(Saved data entries)
┏━━

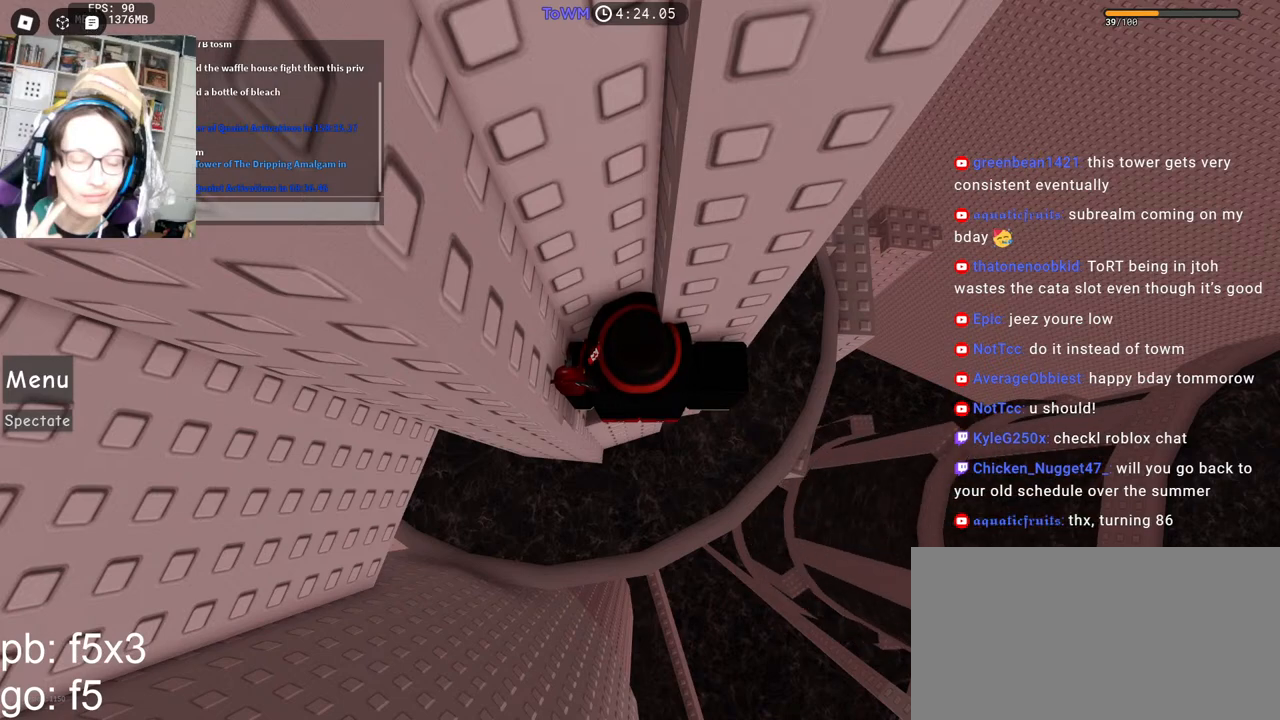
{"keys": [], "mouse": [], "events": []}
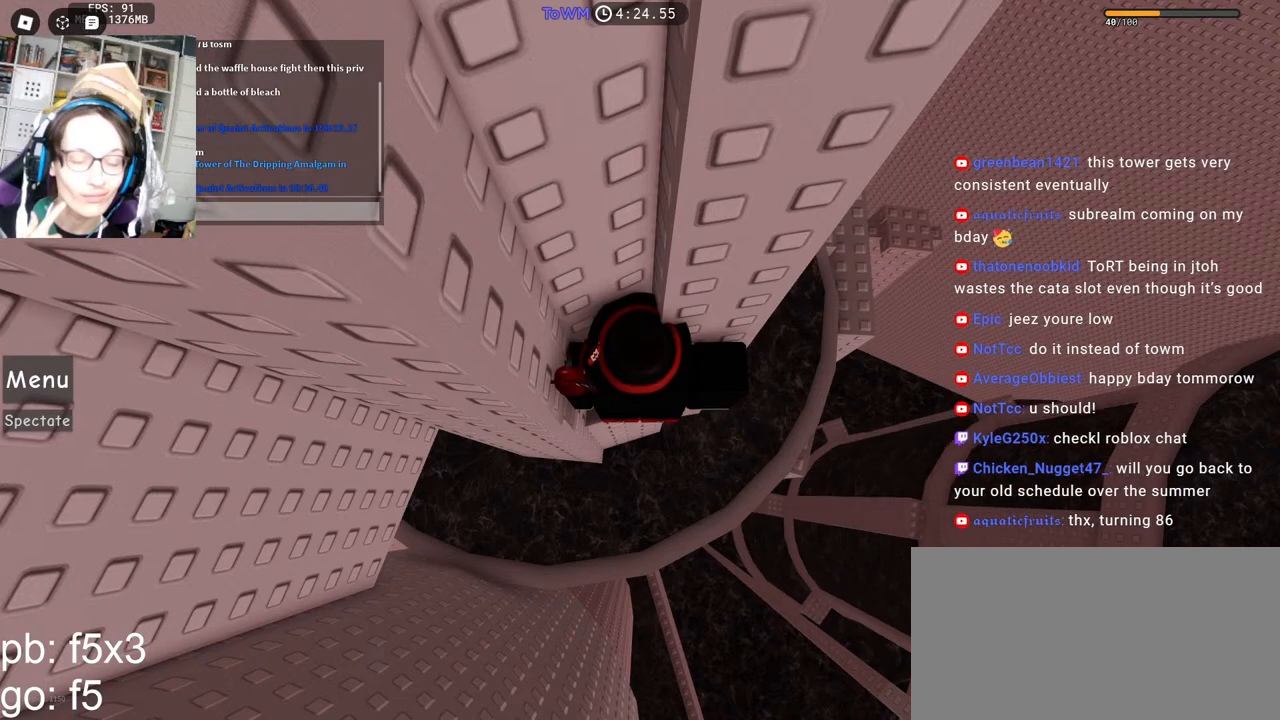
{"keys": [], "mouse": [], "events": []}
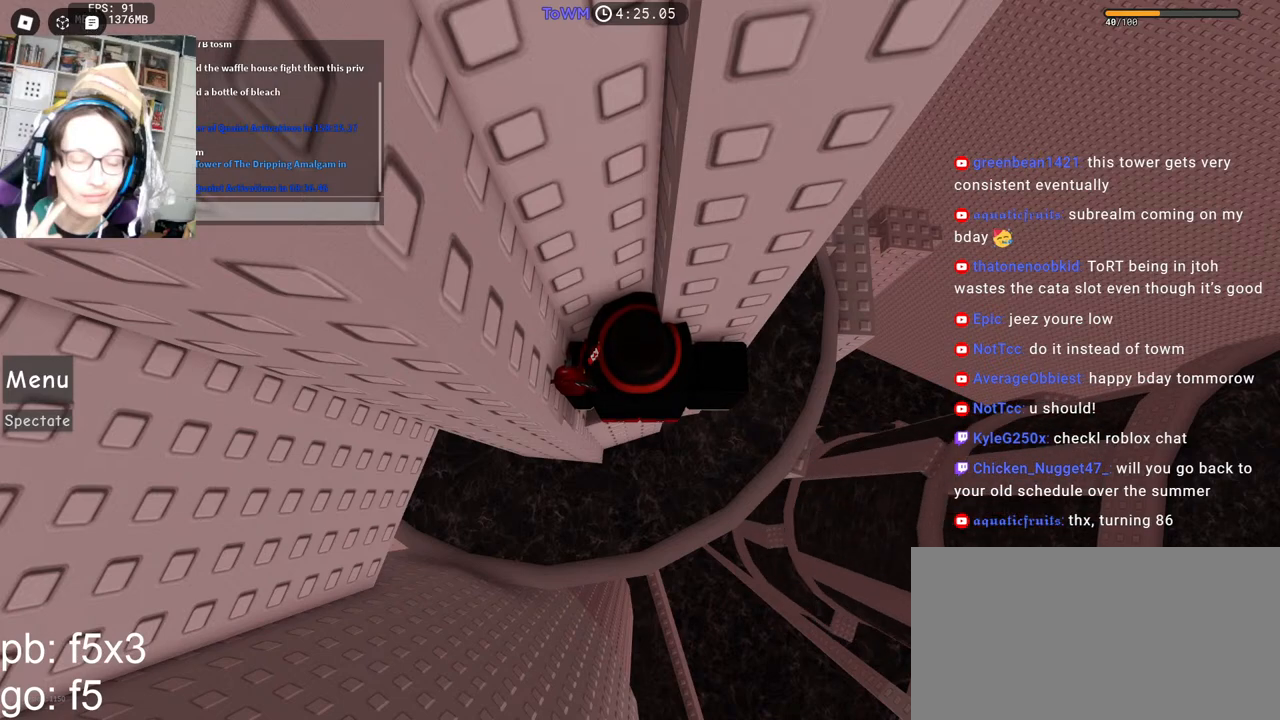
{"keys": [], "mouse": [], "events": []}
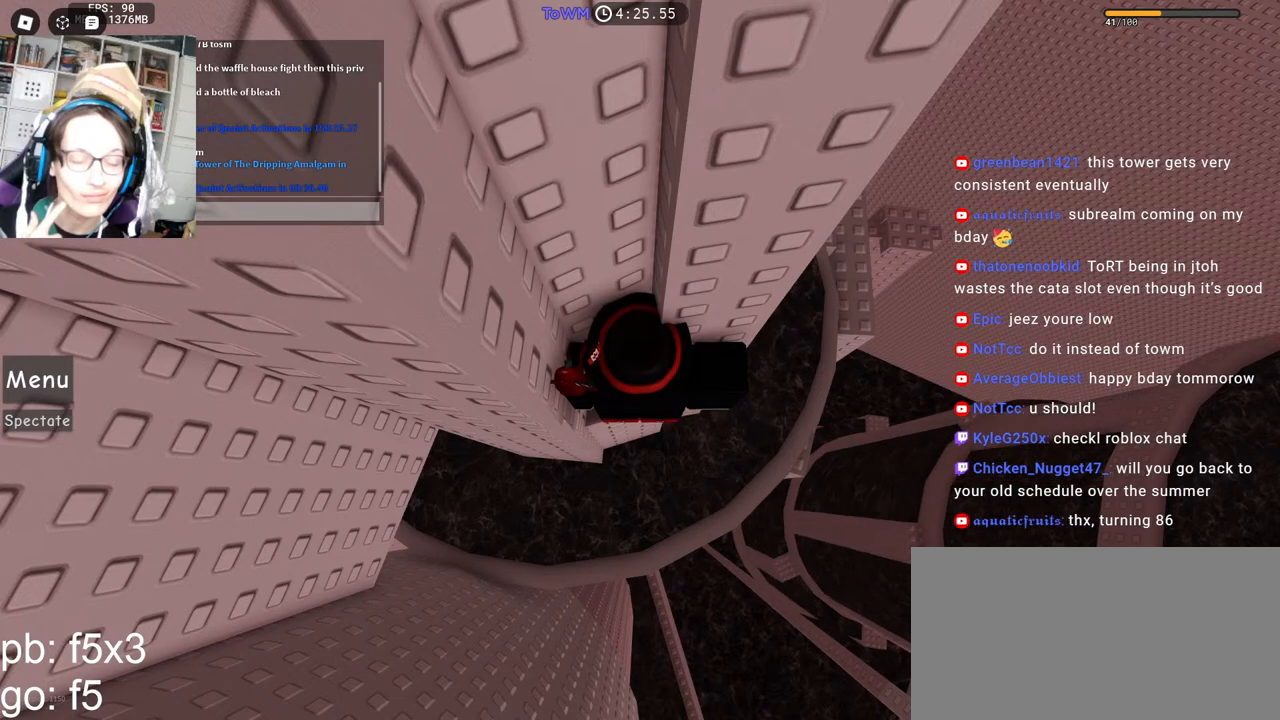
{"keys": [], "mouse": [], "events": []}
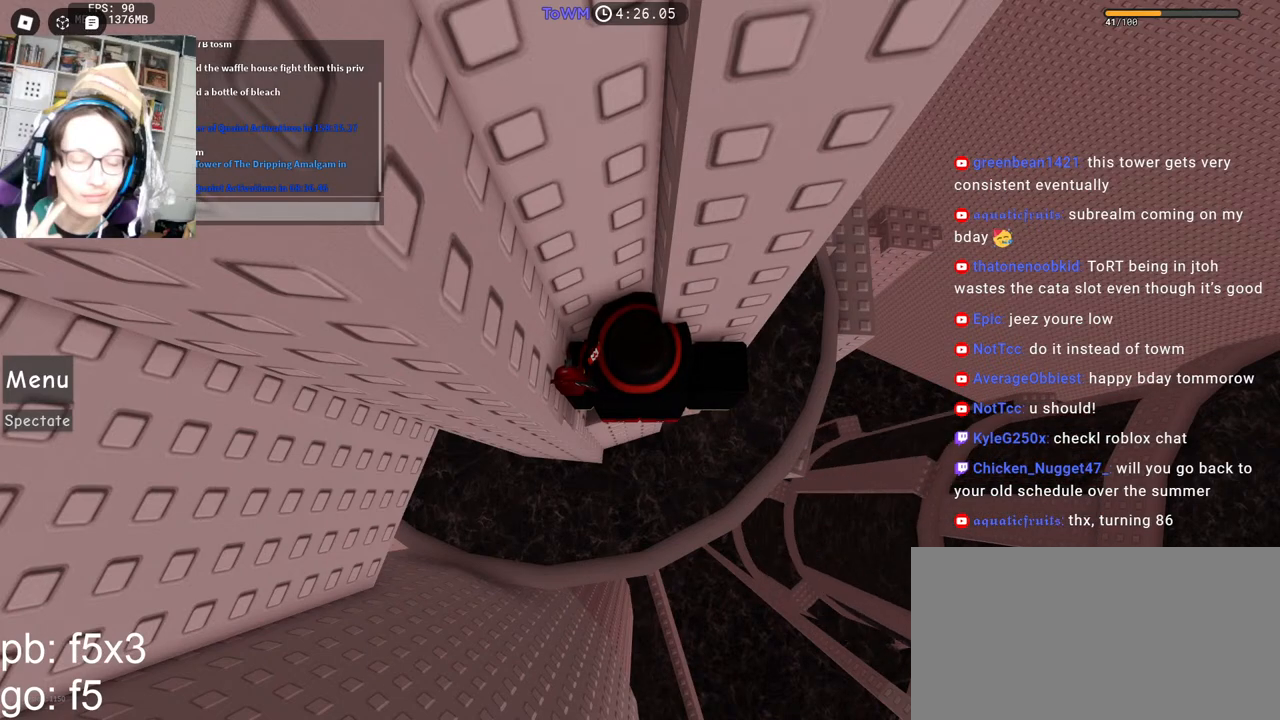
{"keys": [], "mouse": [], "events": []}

┗━━

» PROBLEM STATEMENT
Generate a word-for-word copy of the preceding records, excluding all pictures.

» EXERCISE ANSWER
{"keys": [], "mouse": [], "events": []}
{"keys": [], "mouse": [], "events": []}
{"keys": [], "mouse": [], "events": []}
{"keys": [], "mouse": [], "events": []}
{"keys": [], "mouse": [], "events": []}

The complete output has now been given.